» **SET PROBLEM**: Retype the entire listing below, keeping every line and character unchanged.

» **SUPPLIED INFORMATION**:

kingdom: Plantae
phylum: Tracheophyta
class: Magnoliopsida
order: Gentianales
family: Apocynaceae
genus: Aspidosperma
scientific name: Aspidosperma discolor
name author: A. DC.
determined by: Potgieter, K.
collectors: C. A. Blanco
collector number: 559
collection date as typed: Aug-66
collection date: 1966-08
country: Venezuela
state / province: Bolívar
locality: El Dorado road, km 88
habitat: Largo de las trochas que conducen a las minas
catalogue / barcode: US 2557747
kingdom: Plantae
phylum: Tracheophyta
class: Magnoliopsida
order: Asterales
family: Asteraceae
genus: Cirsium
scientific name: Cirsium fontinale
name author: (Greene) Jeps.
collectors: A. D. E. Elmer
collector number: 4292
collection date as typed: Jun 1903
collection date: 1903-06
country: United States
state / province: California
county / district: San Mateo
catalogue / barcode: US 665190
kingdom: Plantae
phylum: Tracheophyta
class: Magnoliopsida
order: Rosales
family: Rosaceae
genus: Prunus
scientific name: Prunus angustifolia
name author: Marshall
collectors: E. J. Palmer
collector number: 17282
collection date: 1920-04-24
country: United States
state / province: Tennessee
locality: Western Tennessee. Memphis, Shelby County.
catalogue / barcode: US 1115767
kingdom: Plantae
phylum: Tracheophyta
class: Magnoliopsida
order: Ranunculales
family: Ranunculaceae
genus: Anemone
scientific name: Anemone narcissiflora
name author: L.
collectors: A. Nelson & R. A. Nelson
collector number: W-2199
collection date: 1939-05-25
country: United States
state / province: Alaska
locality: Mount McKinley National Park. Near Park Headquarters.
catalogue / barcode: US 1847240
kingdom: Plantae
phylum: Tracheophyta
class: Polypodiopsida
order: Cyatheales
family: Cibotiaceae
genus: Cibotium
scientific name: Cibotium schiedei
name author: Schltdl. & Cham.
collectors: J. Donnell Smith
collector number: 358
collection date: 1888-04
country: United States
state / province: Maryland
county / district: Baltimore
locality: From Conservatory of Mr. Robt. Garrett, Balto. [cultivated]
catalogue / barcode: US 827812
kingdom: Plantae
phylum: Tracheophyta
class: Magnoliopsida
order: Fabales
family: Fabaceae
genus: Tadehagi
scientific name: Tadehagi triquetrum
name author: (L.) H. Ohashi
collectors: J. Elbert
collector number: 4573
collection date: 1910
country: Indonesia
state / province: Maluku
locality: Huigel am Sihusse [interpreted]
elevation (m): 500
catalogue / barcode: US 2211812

» **SOLUTION**:
kingdom: Plantae
phylum: Tracheophyta
class: Magnoliopsida
order: Gentianales
family: Apocynaceae
genus: Aspidosperma
scientific name: Aspidosperma discolor
name author: A. DC.
determined by: Potgieter, K.
collectors: C. A. Blanco
collector number: 559
collection date as typed: Aug-66
collection date: 1966-08
country: Venezuela
state / province: Bolívar
locality: El Dorado road, km 88
habitat: Largo de las trochas que conducen a las minas
catalogue / barcode: US 2557747
kingdom: Plantae
phylum: Tracheophyta
class: Magnoliopsida
order: Asterales
family: Asteraceae
genus: Cirsium
scientific name: Cirsium fontinale
name author: (Greene) Jeps.
collectors: A. D. E. Elmer
collector number: 4292
collection date as typed: Jun 1903
collection date: 1903-06
country: United States
state / province: California
county / district: San Mateo
catalogue / barcode: US 665190
kingdom: Plantae
phylum: Tracheophyta
class: Magnoliopsida
order: Rosales
family: Rosaceae
genus: Prunus
scientific name: Prunus angustifolia
name author: Marshall
collectors: E. J. Palmer
collector number: 17282
collection date: 1920-04-24
country: United States
state / province: Tennessee
locality: Western Tennessee. Memphis, Shelby County.
catalogue / barcode: US 1115767
kingdom: Plantae
phylum: Tracheophyta
class: Magnoliopsida
order: Ranunculales
family: Ranunculaceae
genus: Anemone
scientific name: Anemone narcissiflora
name author: L.
collectors: A. Nelson & R. A. Nelson
collector number: W-2199
collection date: 1939-05-25
country: United States
state / province: Alaska
locality: Mount McKinley National Park. Near Park Headquarters.
catalogue / barcode: US 1847240
kingdom: Plantae
phylum: Tracheophyta
class: Polypodiopsida
order: Cyatheales
family: Cibotiaceae
genus: Cibotium
scientific name: Cibotium schiedei
name author: Schltdl. & Cham.
collectors: J. Donnell Smith
collector number: 358
collection date: 1888-04
country: United States
state / province: Maryland
county / district: Baltimore
locality: From Conservatory of Mr. Robt. Garrett, Balto. [cultivated]
catalogue / barcode: US 827812
kingdom: Plantae
phylum: Tracheophyta
class: Magnoliopsida
order: Fabales
family: Fabaceae
genus: Tadehagi
scientific name: Tadehagi triquetrum
name author: (L.) H. Ohashi
collectors: J. Elbert
collector number: 4573
collection date: 1910
country: Indonesia
state / province: Maluku
locality: Huigel am Sihusse [interpreted]
elevation (m): 500
catalogue / barcode: US 2211812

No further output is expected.